Pune: Police is keen to recommend a ban on ultra right-wing outfit Hindu Rashtra Sena for its alleged involvement in the brutal murder of a Pune techie. But, banning is "easier said than done", a top official said.
Pune Police Commissioner Satish Mathur admitted that imposing a ban would not be an easy matter.
"Controlling the HRS activities is our priority… But banning any such organisation is easier said than done," Mathur told mediapersons here Friday, without elaborating on what he meant.
Nevertheless, the police is gathering documents and evidence which could help its case seeking a ban which would be sent to the state government, he added.
Mohsin Sadiq Shaikh, a 27-year old Solapur techie working in Pune, was killed by suspected activists of HRS when he was returning home late Monday. The killing was ostensibly provoked by certain derogatory Facebook posts - which he had nothing to do with - which led to violence in different parts of Maharashtra, including Pune, Mumbai last week - a report on which has already been submitted to the government.
Shaikh, working as an IT manager with Ujjwala Enterprises in Swargate area of Pune, was the sole breadwinner for his grieving middle-class family members who have demanded justice from the government.

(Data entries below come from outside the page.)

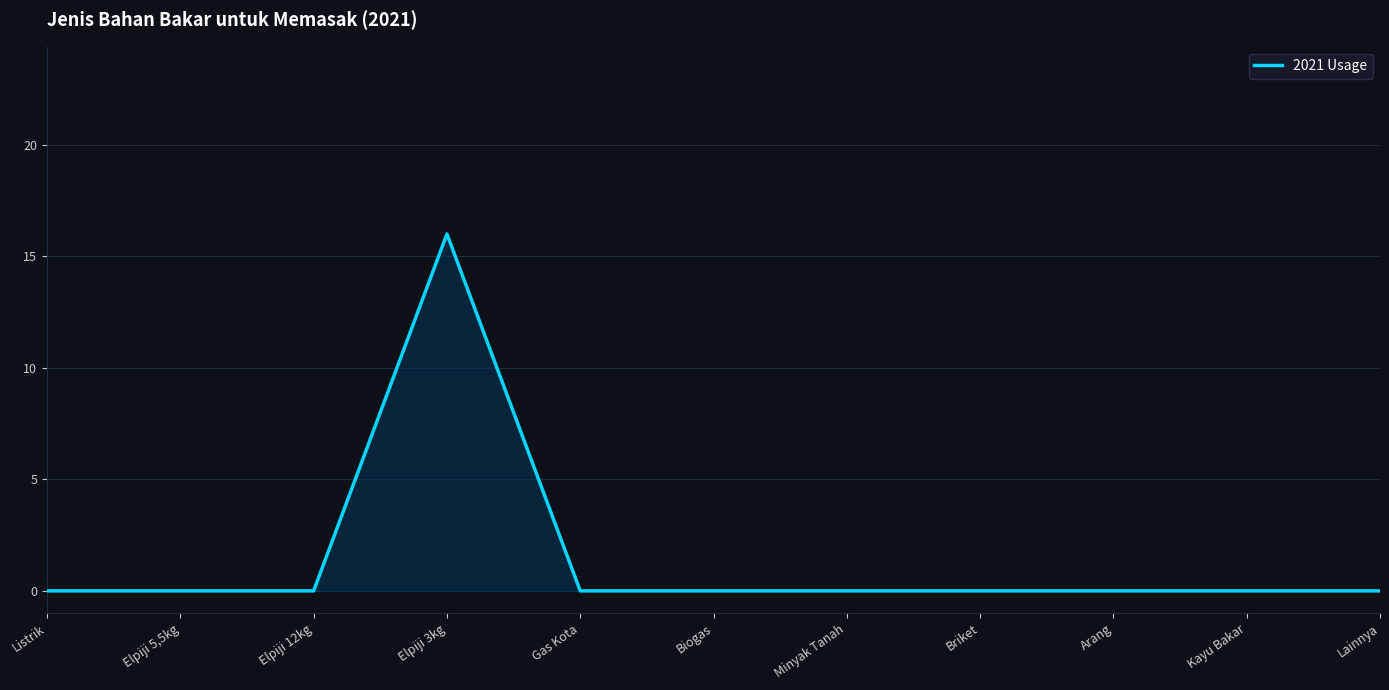

Is it true that the value at Kayu Bakar is -10?

False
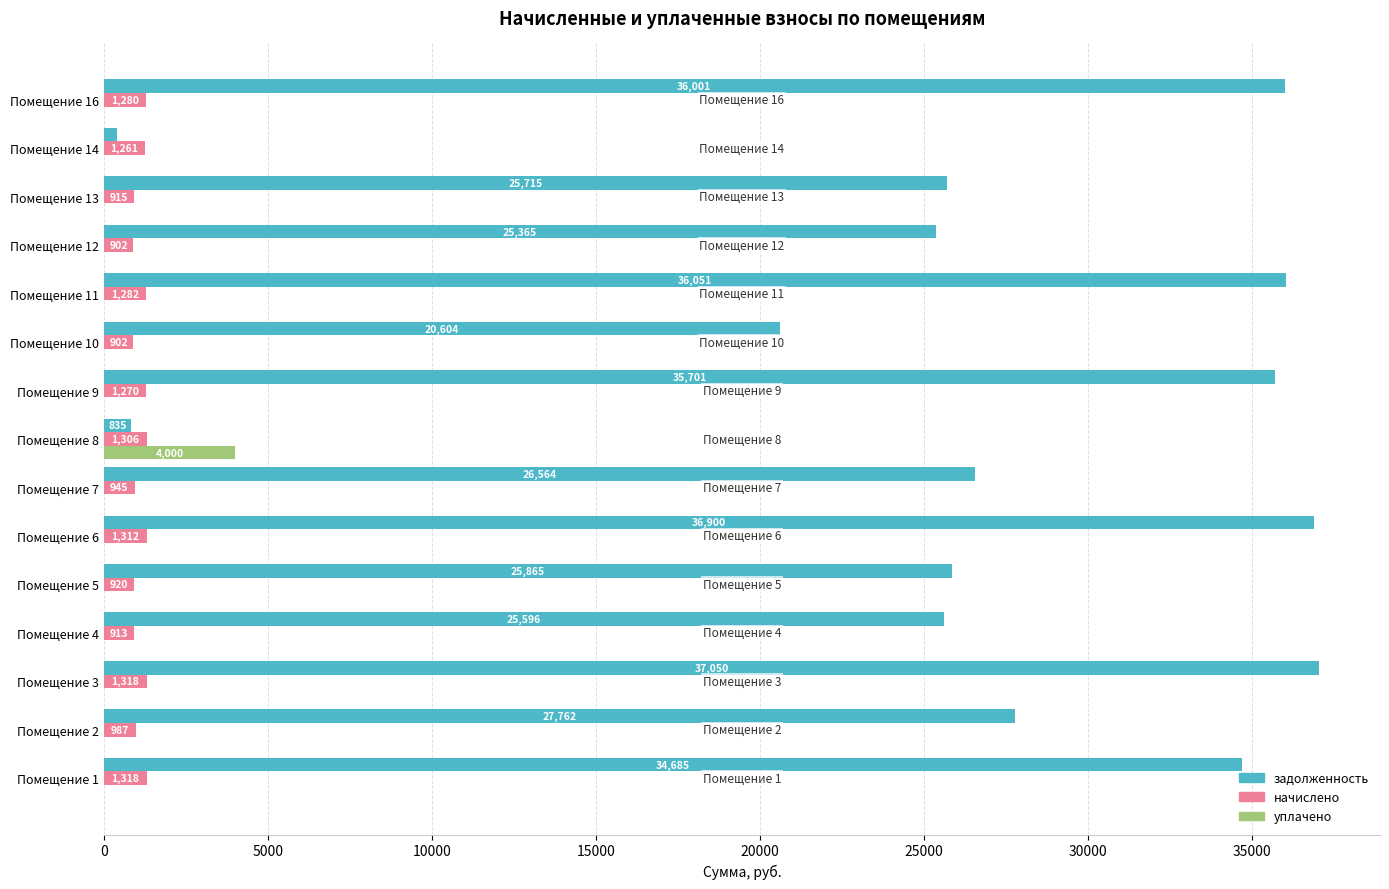

What is the maximum value for задолженность?

37049.6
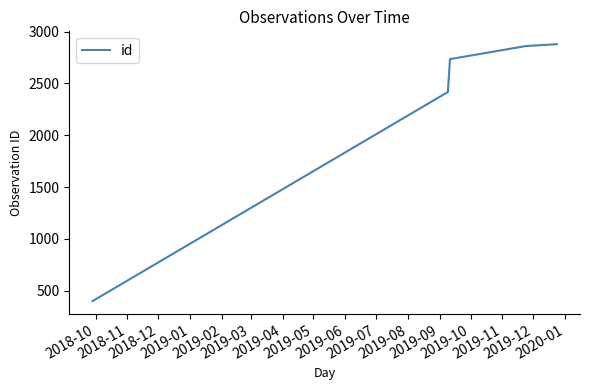

What is the maximum value shown in the chart?

2878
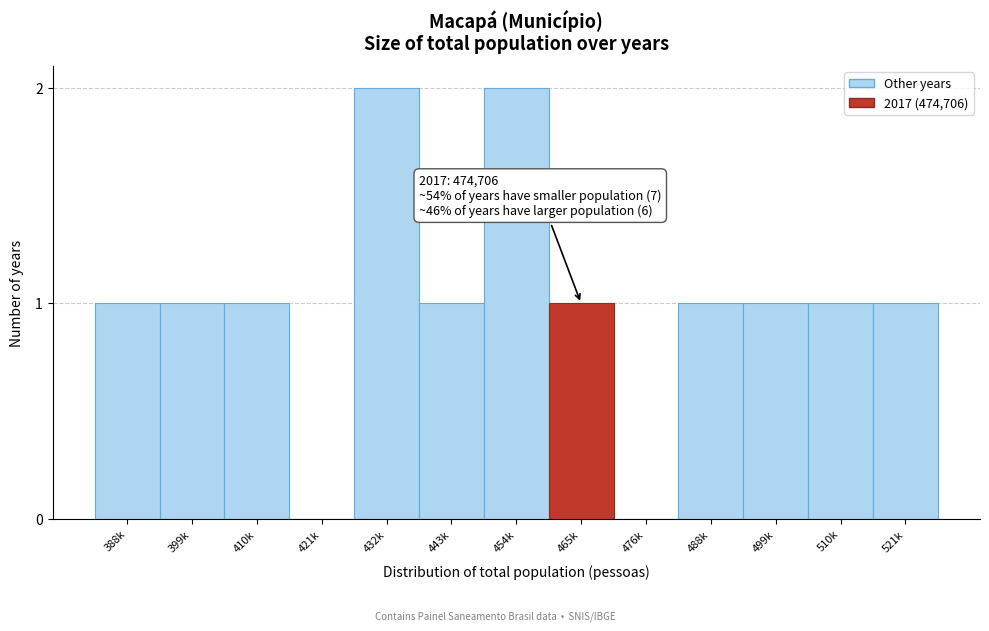

Reading left to right, what are all the values shown in this chart?

388k=1	399k=1	410k=1	421k=0	432k=2	443k=1	454k=2	465k=1	476k=0	488k=1	499k=1	510k=1	521k=1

Incidentally, the police in Pune and Mumbai registered cases against unknown people in connection with the Facebook posts.
As many as 13 people were arrested till Tuesday, while another four were nabbed late Wednesday for their involvement in the incident. The police believe at least five more are absconding.
Shaikh’s lynching triggered waves of protests on various social networking sites, while the Congress in New Delhi also condemned the killing.
So far, 17 youth arrested in connection with Shaikh’s killing have been remanded to police custody till June 9 by a Pune court.
Police are still on the lookout for at least five more who are absconding but whose identity has been established in the ongoing investigations.